«Город от нас отрёкся, – провозгласил Фрасибул, – но пусть это не ослабляет наш дух: их меньше, а мы – сила, способная существовать самостоятельно. У нас весь флот, мы можем получать подати с союзников так же, как если бы действовали из Афин. У нас верный Самос, вторая после Афин мощь, служащий нам базой. Мы даже лучше обеспечены, чем те, кто в городе, ведь только наше присутствие здесь держит Пирей открытым. Если они не восстановят демократию, мы отрежем их от моря быстрее, чем они нас. Что теперь даёт нам город? Почти ничего. Мы ничего не потеряли с их отпадением. Они не платят нам жалования, не посылают даже советов – главного преимущества города перед лагерем. [60] Мы здесь – лучшие советчики, чем они, ведь они предали конституцию, а мы её защищаем. Алкивиад, если мы обеспечим его возвращение, добьётся персидского союза. А если всё провалится – наш флот даст нам убежище в избытке».

Эта речь Фрасилла и Фрасибула вдохновила войско, подняв дух, достойный их предков, бежавших на Саламин при Ксерксе. Желание вернуть демократию и победить пелопоннесцев слилось в едином порыве, сметая даже сопротивление меньшинства, склонного к олигархии. Но был и третий импульс – возвращение Алкивиада, человека полезного, но привносящего дух эгоизма и лжи, чуждый возвышенным чувствам, царившим на Самосе. [61]

Этот изгнанник первым начал олигархический заговор, ослабивший Афины в разгар войны и едва не погубивший их, если бы не внезапный подъём духа на Самосе. Обманув заговорщиков перспективой персидской помощи, он затем порвал с ними, когда пришло время исполнять обещания, но сделал это так, что иллюзия его влияния сохранилась. Теперь, когда возвращение через олигархию стало невозможным, он стал её врагом, отбросив месть демократии за изгнание. Как верно сказал о нём Фриних, [62] он использовал любую сторону для своих целей.

Узнав о событиях на Самосе, Алкивиад связался с Фрасибулом и демократами, повторив те же обещания персидской помощи в обмен на своё возвращение – но уже без требования отмены демократии. Фрасибул и другие либо поверили ему, либо решили, что даже призрачный шанс на персидский союз стоит попытки. Это могло поднять дух солдат, а возвращение Алкивиада теперь не требовало отказа от демократии.

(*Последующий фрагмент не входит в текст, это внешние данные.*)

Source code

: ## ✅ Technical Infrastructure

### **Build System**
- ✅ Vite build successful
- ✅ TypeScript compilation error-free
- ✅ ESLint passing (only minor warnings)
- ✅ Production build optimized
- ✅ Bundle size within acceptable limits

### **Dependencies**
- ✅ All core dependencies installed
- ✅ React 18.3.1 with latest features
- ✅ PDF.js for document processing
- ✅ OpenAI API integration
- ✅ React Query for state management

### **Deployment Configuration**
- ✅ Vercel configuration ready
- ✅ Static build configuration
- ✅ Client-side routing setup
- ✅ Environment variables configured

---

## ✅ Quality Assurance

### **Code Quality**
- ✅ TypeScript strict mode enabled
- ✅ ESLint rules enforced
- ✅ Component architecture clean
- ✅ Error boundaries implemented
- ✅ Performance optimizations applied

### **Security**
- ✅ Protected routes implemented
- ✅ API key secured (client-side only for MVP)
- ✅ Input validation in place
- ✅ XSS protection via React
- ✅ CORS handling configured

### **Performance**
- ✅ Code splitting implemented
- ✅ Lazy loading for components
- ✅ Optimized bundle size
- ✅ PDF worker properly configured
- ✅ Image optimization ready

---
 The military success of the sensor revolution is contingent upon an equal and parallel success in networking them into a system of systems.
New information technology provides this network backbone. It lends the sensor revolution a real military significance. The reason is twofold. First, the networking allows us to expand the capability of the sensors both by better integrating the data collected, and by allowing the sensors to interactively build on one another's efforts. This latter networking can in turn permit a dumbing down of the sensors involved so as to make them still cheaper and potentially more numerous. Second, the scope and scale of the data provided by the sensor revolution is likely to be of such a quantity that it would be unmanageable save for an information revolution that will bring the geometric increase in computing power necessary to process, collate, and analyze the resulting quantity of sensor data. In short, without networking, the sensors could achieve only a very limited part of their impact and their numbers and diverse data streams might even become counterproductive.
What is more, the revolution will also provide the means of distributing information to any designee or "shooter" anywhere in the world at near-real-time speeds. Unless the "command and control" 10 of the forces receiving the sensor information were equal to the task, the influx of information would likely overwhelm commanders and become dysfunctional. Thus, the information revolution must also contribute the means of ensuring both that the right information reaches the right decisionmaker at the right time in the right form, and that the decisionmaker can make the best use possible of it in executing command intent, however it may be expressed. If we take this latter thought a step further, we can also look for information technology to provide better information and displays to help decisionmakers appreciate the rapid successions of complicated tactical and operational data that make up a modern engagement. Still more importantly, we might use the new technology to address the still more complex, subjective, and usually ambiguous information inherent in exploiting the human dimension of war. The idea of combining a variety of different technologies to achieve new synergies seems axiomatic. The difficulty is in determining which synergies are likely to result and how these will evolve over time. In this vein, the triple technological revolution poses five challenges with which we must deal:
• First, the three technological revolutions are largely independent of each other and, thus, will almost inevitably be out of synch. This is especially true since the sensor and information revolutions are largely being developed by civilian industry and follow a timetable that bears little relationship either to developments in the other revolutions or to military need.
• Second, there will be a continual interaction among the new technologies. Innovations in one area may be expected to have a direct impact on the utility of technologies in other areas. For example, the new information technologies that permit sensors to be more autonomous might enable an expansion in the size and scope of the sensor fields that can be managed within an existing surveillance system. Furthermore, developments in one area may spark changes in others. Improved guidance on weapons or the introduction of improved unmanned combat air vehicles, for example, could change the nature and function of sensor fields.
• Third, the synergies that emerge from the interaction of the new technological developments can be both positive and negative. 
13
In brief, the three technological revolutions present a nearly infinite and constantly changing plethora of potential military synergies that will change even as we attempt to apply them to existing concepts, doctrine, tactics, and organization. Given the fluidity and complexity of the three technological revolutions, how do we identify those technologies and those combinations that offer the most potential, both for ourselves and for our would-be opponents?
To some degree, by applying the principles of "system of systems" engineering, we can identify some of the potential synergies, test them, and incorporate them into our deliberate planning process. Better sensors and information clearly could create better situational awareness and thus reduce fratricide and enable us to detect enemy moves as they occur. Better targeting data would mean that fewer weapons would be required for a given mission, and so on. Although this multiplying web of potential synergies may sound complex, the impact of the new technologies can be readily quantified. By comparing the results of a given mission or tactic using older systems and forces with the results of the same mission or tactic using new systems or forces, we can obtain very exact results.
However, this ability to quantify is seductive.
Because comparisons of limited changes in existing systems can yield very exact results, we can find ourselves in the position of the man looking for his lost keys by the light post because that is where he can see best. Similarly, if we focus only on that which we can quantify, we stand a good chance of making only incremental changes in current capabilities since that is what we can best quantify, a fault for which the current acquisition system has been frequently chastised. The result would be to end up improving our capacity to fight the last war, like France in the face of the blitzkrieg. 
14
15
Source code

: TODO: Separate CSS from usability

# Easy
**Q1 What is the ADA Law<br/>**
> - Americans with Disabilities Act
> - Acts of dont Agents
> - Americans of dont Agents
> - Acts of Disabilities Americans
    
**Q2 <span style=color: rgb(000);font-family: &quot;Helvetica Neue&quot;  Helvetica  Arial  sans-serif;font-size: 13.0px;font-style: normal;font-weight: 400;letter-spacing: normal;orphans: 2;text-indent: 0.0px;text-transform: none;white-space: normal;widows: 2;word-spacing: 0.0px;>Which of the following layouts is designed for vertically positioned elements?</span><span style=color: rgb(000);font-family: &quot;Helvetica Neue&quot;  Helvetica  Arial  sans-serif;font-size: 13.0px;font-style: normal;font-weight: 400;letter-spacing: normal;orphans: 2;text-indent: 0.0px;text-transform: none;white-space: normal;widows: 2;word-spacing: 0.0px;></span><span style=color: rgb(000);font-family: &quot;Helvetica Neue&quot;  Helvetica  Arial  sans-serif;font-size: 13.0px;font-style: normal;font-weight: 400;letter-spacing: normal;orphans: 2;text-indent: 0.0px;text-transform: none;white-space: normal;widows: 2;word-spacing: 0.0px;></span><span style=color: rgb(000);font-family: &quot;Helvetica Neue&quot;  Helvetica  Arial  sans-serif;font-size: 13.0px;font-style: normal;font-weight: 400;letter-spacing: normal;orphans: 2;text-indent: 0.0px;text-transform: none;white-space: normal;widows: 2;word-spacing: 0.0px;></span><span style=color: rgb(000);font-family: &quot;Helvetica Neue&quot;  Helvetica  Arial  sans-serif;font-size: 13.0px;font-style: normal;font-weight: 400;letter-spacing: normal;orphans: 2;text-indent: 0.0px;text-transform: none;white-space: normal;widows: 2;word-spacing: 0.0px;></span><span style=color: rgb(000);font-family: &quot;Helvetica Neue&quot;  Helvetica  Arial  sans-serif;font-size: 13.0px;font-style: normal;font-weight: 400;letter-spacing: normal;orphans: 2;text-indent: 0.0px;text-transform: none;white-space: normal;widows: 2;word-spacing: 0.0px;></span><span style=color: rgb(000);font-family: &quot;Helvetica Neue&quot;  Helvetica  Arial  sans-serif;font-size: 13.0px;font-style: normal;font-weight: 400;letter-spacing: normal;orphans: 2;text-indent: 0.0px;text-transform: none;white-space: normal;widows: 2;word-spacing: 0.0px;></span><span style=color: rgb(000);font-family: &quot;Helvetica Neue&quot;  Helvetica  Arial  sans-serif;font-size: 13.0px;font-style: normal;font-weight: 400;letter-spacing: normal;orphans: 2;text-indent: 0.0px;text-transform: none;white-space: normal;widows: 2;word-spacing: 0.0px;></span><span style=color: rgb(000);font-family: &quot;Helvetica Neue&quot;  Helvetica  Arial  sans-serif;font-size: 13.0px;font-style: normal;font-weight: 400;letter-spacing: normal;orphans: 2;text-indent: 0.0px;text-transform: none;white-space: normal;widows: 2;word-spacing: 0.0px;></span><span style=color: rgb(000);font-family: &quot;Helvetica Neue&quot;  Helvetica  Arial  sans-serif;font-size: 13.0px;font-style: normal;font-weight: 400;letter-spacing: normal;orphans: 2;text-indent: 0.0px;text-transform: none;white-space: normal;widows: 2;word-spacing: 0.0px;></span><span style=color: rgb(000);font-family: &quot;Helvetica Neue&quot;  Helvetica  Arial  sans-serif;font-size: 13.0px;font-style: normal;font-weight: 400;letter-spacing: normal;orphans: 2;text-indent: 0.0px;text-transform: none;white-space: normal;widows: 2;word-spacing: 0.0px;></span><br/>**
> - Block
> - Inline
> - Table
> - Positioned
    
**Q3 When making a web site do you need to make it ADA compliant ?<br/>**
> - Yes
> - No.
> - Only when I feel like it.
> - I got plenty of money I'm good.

Однако лишь после долгих дебатов [64] Фрасибул убедил войско проголосовать за безопасность и возвращение Алкивиада. Как афинские граждане, солдаты не хотели отменять приговор, вынесенный демократическим судом за нечестие и измену. Но голосование прошло, Фрасибул привёз Алкивиада на Самос, и тот предстал перед собранием. Гибкий изгнанник, яростно клеймивший демократию в Спарте и в переписке с олигархами, теперь идеально подстроился под настроение демократического войска. Он начал с сожаления о своём изгнании, виня в нём не несправедливость сограждан, а свою злую судьбу. [65] Затем перешёл к текущим делам, уверенно пообещав персидский союз и раздувая своё влияние на Тиссаферна. Сатрап, утверждал он, пообещал не оставить афинян без жалования, даже если придётся потратить последнюю дарику или переплавить серебряный трон. Единственное условие – возвращение Алкивиада как гаранта. Более того, он приведёт финикийский флот из Аспенда вместо того, чтобы отдать его пелопоннесцам.

Если в переговорах с Писандром Алкивиад требовал отмены демократии для доверия царя, теперь это условие исчезло. Но несмотря на новую ложь и смену позиции, его речь имела успех. Она устрашала олигархов, возвышала его в глазах войска и сеяла раздор между спартанцами и Тиссаферном. Слушатели, охваченные жаждой свергнуть Четырёхсот и победить пелопоннесцев, не стали вникать в детали. В порыве энтузиазма они избрали его стратегом наряду с Фрасибулом, укрепив надежды на победу.